Os engenheiros da fábrica de Villach acrescentaram que ainda demoraria três anos para construir uma nova fábrica, se a decisão for tomada hoje. “As fábricas de semicondutores são mais ou menos a Champions League da construção industrial”, disse Wittmann.

Pior, o resto do setor está “atrasado em entre 12 e 18 meses em seus investimentos regulares”, disse Jalal Bagherli, presidente-executivo da Dialog Semiconductor, uma companhia rival de chips europeia que acaba de ser adquirida pelo grupo japonês Renesas, que também fornece semicondutores a montadoras de automóveis.

A Dialog depende de fornecedores terceirizados para a fabricação de seus chips, mas Bagherli disse que alguns deles não estavam interessados em ampliar sua capacidade quando a demanda por bens eletrônicos de consumo levou a uma corrida de compra de chips durante a pandemia.

“Quando perguntamos se eles estavam investindo, a resposta foi que, bem, tudo aquilo era temporário, ia durar apenas três meses, e eles não pretendiam investir US$ 10 bilhões [R$ 53 bilhões] a mais e construir [uma fábrica de semicondutores] só porque alguém está trabalhando de casa.”

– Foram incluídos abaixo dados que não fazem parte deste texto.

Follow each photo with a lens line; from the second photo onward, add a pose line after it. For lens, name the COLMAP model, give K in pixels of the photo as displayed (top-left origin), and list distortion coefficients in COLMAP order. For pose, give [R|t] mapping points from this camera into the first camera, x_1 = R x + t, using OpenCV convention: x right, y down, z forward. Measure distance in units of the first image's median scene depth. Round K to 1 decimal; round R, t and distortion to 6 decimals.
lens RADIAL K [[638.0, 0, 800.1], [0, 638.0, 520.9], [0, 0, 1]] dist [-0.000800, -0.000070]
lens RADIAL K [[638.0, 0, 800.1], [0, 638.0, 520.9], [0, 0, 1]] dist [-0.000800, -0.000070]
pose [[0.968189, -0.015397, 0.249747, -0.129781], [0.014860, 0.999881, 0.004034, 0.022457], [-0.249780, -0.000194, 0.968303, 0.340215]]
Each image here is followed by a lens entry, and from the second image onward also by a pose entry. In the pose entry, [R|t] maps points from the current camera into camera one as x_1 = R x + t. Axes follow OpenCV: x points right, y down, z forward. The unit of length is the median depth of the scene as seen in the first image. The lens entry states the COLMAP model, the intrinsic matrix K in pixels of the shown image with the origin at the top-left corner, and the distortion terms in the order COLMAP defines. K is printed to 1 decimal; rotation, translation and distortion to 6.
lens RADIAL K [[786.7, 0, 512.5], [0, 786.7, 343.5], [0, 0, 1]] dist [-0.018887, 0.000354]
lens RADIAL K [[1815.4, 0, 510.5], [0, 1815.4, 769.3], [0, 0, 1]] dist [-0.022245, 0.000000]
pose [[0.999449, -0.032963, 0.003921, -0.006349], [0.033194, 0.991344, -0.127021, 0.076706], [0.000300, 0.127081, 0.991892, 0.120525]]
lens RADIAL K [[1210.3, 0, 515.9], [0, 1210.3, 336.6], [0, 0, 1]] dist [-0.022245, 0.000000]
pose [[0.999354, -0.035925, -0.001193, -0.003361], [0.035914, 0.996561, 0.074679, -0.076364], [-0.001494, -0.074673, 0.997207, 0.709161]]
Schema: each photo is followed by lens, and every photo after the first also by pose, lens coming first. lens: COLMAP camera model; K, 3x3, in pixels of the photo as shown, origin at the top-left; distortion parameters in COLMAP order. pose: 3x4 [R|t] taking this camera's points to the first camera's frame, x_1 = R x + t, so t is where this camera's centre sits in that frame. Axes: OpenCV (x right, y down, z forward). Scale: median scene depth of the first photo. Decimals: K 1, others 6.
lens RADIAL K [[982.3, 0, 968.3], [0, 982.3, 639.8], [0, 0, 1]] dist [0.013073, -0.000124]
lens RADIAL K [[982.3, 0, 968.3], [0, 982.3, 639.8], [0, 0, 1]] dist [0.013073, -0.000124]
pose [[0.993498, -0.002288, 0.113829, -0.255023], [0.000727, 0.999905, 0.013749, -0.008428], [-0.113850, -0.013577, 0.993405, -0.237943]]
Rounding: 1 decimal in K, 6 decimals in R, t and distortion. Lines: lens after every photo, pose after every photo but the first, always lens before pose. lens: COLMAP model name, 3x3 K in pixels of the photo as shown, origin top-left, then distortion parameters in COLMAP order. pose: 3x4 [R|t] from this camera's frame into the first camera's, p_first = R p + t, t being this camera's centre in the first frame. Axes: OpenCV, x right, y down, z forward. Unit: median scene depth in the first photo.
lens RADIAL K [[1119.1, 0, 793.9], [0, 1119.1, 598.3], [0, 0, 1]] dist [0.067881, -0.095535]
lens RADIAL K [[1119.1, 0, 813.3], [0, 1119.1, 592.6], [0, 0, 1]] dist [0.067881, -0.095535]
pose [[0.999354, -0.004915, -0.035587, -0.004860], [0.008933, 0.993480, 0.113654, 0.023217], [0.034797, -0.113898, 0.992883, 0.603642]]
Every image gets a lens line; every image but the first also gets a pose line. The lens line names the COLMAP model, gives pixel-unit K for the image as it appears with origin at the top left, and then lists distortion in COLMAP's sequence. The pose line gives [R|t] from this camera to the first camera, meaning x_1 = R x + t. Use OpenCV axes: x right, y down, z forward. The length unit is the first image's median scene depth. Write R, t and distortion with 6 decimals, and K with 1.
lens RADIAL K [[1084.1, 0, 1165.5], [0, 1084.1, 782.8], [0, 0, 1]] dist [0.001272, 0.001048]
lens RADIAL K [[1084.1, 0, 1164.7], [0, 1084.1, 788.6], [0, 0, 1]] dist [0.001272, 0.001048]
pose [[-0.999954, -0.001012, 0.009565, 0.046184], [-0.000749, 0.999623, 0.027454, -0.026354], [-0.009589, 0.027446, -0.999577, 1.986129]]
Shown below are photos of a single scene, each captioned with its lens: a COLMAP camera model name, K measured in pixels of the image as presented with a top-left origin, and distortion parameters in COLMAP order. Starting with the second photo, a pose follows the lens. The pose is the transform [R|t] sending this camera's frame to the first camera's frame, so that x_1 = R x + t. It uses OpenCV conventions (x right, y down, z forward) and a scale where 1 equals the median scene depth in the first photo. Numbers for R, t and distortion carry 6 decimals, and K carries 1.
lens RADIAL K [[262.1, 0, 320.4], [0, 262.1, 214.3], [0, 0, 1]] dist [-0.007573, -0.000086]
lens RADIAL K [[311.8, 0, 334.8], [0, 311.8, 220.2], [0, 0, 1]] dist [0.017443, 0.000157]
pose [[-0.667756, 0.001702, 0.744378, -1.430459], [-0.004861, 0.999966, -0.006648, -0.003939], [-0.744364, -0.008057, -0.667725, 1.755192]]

Também resta determinar se os níveis atuais de demanda se sustentarão. “Porque o setor requer uso intensivo de capital, só gastamos dinheiro quando estamos seguros de que haverá demanda”, disse Thomas Reisinger, integrante do conselho da Infineon na Áustria.

“Se você não conta com os componentes de que precisa, tende a fazer encomendas altas demais”, disse Holger Schmidt, analista do banco alemão Metzler, “e ainda que os fabricantes de semicondutores descontem de seus cálculos esses pedidos dobrados, nunca é possível ter certeza [de que os pedidos de fato refletem a demanda]”.

Na sexta-feira, a Infineon, uma das poucas empresas europeias a projetar e fabricar a maioria de seus chips diretamente, foi elogiada por políticos, entre os quais o chanceler [primeiro-ministro] austríaco Sebastian Kurz, e o representante da União Europeia Martin Selmayr, que disse que a Infineon era “uma parceira essencial” na criação de “um ecossistema europeu de chips de primeira classe”.

Mas o processo de produção de “back-end” dos semicondutores que serão fabricados em Villach, que requer uso intensivo de mão de obra e para o qual “os custos salariais desempenham papel importante”, continuará a acontecer na Malásia, onde a Infineon tem uma fábrica de acabamento.

É uma tendência que Reisinger, que trabalhou na unidade da Malásia, diz que não considera provável que seja revertida. “Temos o conhecimento especializado e os engenheiros lá, e creio que continuaremos na Ásia [para o ‘back-end’]”, ele disse.